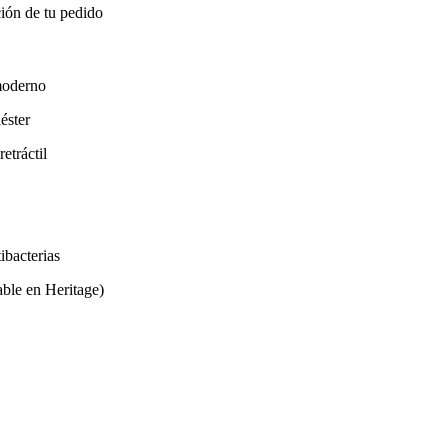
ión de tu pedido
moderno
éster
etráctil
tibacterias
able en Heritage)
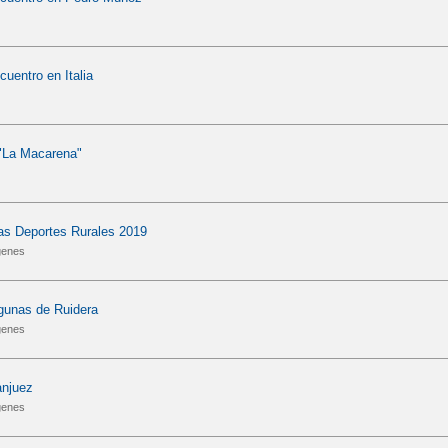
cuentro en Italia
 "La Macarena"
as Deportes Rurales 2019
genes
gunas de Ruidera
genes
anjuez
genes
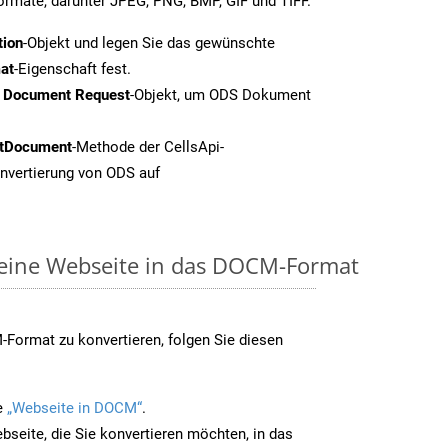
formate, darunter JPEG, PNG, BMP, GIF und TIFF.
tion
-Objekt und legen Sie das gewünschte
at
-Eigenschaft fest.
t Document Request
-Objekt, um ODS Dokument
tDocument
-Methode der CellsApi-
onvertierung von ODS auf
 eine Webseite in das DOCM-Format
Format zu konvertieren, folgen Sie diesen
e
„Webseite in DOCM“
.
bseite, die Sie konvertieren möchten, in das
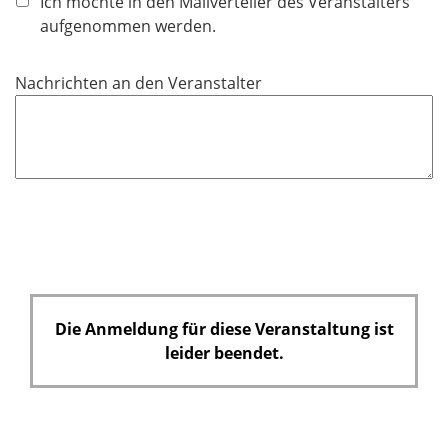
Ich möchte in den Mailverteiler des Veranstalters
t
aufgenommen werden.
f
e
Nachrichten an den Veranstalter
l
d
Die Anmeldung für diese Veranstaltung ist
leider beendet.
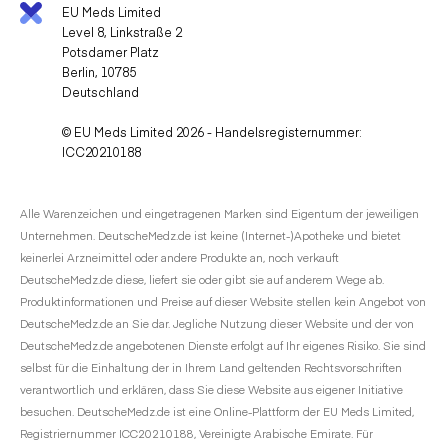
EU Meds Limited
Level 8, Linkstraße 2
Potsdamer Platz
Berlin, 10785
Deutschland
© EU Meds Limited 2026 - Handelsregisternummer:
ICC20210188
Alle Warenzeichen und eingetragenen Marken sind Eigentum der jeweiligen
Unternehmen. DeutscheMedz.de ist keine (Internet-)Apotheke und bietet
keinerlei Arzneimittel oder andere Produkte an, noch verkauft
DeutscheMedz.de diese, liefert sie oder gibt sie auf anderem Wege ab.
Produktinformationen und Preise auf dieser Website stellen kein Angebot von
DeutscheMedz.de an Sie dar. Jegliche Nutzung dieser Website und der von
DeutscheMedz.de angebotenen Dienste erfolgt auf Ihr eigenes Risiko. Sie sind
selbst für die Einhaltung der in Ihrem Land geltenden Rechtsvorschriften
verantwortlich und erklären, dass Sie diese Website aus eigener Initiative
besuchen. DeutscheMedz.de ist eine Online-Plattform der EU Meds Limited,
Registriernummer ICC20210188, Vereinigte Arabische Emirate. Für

* * *

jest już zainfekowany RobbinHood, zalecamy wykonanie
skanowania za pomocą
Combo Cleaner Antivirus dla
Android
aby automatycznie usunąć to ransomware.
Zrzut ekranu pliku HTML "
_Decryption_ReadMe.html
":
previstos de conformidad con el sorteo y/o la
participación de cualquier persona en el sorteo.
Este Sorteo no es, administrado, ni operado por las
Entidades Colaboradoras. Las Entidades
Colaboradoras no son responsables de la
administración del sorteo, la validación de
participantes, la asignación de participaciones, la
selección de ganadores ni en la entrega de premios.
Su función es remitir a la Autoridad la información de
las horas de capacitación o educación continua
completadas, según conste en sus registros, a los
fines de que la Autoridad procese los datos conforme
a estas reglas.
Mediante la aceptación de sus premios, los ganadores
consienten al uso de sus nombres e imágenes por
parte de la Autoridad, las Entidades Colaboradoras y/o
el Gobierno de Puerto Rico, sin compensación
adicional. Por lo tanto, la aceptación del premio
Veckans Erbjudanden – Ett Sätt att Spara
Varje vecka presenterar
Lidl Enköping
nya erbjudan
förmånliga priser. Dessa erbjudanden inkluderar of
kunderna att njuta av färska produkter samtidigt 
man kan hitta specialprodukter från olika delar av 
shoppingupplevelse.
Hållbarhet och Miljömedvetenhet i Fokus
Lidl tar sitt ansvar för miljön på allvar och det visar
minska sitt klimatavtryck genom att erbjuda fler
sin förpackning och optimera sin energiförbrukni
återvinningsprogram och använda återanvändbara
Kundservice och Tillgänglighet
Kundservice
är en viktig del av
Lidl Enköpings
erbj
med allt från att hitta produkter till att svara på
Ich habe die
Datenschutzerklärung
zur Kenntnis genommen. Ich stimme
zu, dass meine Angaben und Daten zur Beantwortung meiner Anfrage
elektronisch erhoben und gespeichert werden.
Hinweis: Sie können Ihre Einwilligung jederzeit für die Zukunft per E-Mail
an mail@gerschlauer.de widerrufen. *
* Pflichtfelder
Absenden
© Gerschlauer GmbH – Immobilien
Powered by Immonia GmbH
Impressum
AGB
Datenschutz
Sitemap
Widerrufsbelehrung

---

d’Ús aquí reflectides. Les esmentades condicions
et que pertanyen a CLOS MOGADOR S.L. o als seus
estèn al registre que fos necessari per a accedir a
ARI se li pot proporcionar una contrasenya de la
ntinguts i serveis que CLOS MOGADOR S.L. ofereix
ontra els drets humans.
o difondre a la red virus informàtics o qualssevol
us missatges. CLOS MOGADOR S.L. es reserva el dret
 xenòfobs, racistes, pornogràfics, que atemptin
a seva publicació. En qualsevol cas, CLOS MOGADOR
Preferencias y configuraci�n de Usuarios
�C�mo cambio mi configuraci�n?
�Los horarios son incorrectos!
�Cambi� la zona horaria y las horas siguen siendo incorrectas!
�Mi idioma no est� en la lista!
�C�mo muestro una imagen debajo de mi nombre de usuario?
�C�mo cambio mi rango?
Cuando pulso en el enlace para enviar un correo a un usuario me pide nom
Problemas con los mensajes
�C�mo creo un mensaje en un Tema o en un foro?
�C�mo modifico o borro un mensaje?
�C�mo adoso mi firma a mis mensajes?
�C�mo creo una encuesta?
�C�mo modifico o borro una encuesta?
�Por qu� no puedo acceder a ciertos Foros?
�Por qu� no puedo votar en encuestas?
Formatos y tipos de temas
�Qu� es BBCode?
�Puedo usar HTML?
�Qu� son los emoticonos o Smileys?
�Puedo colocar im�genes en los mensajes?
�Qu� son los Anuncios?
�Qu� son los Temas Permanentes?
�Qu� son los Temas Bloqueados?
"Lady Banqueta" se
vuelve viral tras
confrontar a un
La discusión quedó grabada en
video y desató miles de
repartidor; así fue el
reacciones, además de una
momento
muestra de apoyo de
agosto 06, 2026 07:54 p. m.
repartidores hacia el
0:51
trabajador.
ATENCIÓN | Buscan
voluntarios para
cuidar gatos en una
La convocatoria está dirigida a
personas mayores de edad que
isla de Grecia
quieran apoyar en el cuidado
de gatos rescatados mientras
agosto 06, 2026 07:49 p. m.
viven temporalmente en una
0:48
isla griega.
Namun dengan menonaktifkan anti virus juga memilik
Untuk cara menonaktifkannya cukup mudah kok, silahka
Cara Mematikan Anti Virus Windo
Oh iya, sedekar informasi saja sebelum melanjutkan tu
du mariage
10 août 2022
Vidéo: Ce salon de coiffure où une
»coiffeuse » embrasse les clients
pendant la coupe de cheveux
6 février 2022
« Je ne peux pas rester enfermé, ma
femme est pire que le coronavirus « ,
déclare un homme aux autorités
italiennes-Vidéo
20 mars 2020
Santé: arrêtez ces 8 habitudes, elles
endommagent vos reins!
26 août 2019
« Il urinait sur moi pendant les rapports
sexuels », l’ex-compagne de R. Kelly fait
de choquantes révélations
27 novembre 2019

EXERCISE DIRECTIONS
In the data above, find the line that contains "siguen siendo incorrectas!" and the line that contains "en un foro?". Repeat exactly those lines and every line between them, and only those.

ANSWER TO THIS EXERCISE
�Cambi� la zona horaria y las horas siguen siendo incorrectas!
�Mi idioma no est� en la lista!
�C�mo muestro una imagen debajo de mi nombre de usuario?
�C�mo cambio mi rango?
Cuando pulso en el enlace para enviar un correo a un usuario me pide nom
Problemas con los mensajes
�C�mo creo un mensaje en un Tema o en un foro?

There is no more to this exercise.